Der Mann auf der Bühne schreit. Die Massen gröhlen. Die Musik ist viel zu bumbum.
Und es kommt, wie es kommen muss:
Der laute Mann in dem schicken Anzug mit den gegelten Haaren zeigt auf mich und bittet – oder besser schreit mich nach Vorne.
„Wie ist Dein Name?“
„Wolli“
Ich spüre die Blicke der gröhlenden Masse im Rücken und bin überraschend entspannt. Behutsam, aber mit Nachdruck, dreht mich der Mann zum Publikum.
„Wolli, was ist Deine größte Schwäche?“, schreit er.
„Ach herrje…“, sage ich um ein wenig Zeit zu schinden.
„Deine größte Angst…“
„Was meinen Sie? Meine größte Schwäche oder meine größte Angst?“ rufe ich und benühe mich vergebens seine simmtliche Lautstärke zu erreichen.

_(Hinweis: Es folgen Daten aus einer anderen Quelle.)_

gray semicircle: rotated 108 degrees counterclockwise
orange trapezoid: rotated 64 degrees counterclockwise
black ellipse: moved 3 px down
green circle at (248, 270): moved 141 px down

„Deine größte Ängst ist Deine größte Schwäche“
Ein erstauntes „Ach was!“ rutscht mir raus, und ich muss mal wieder innerlich grinsen bei dem Gedanken an Loriot.

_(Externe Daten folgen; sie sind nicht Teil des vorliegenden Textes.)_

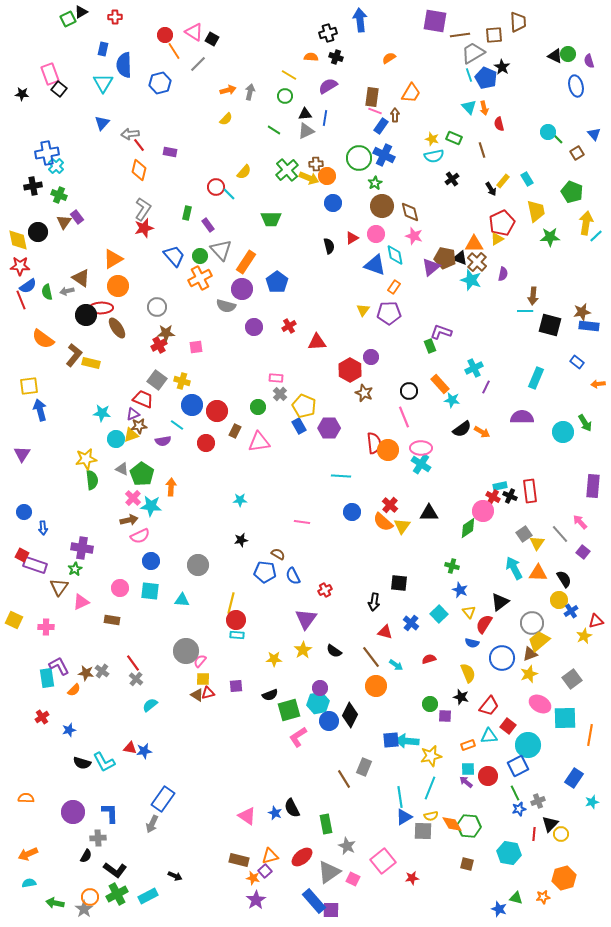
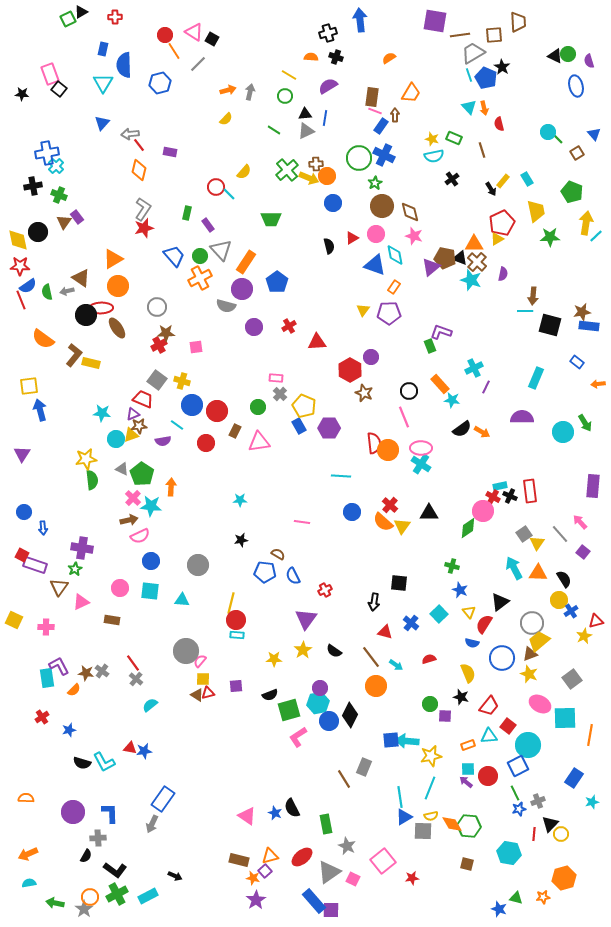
yellow star at (529, 674): rotated 30 degrees counterclockwise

„Nun gut. Ich habe Höhenangst. Richtig üble Höhenangst.“, sage ich.
„Und weiß Du was? Wolli, wir beide gehen zusammen Bungee Jumping, und ich verspreche Dir, Deine Höhenangst löst sich in Luft auf.“
Kurz denke ich „Was das wohl wieder kosten wird“, äußere aber ein überzeugtes „Auf gar keinen Fall!“ und lache gequält.
„Du must raus aus Deiner Komfortzone. Du musst Dich Deinen Ängsten stellen.“
Und wieder: „Ach was!“
„Ja, trete Deinen Ängsten in den Arsch.“
„In den … was?“
„Du hast mich schon verstanden!“
„Warum sollte ich das tun?“
Der Mann lacht… viel zu laut… „Damit Du Deine Ziele erreichst.“
„Äh, sorry… aber Sie kennen doch meine Ziele gar nicht.!
„Du wirst Deine Ziele nicht erreichen, wenn Du nicht aus Deiner Komfortzone raus kommst und Dich Deinen Ängsten stellst.“
Ich denke kurz darüber nach, wie es sich wohl anfühlt, 50 Meter in die Höhe zu klettern und mich dann runterfallen zu lassen, und ich merke, dass sich Schweißperlen auf meiner Stirn bilden und sich eine Art schleichende Panik in mir bildet.
„Und?“, schreit der Typ ins Publikum.
„Ich denke, ich bleibe bei meinem – Auf gar keinen Fall – „
Irgendwie wir der Mann jetzt ein wenig ungeduldig mit mir. Vielleicht habe ich ihn auch aus dem Konzept gebracht. Er wird ein wenig nervös, irgendwie hibbelig… und er wird etwas lauter.
„Du musst…“
Ach egal, ich greife mir einfach mal sein Mikrofon.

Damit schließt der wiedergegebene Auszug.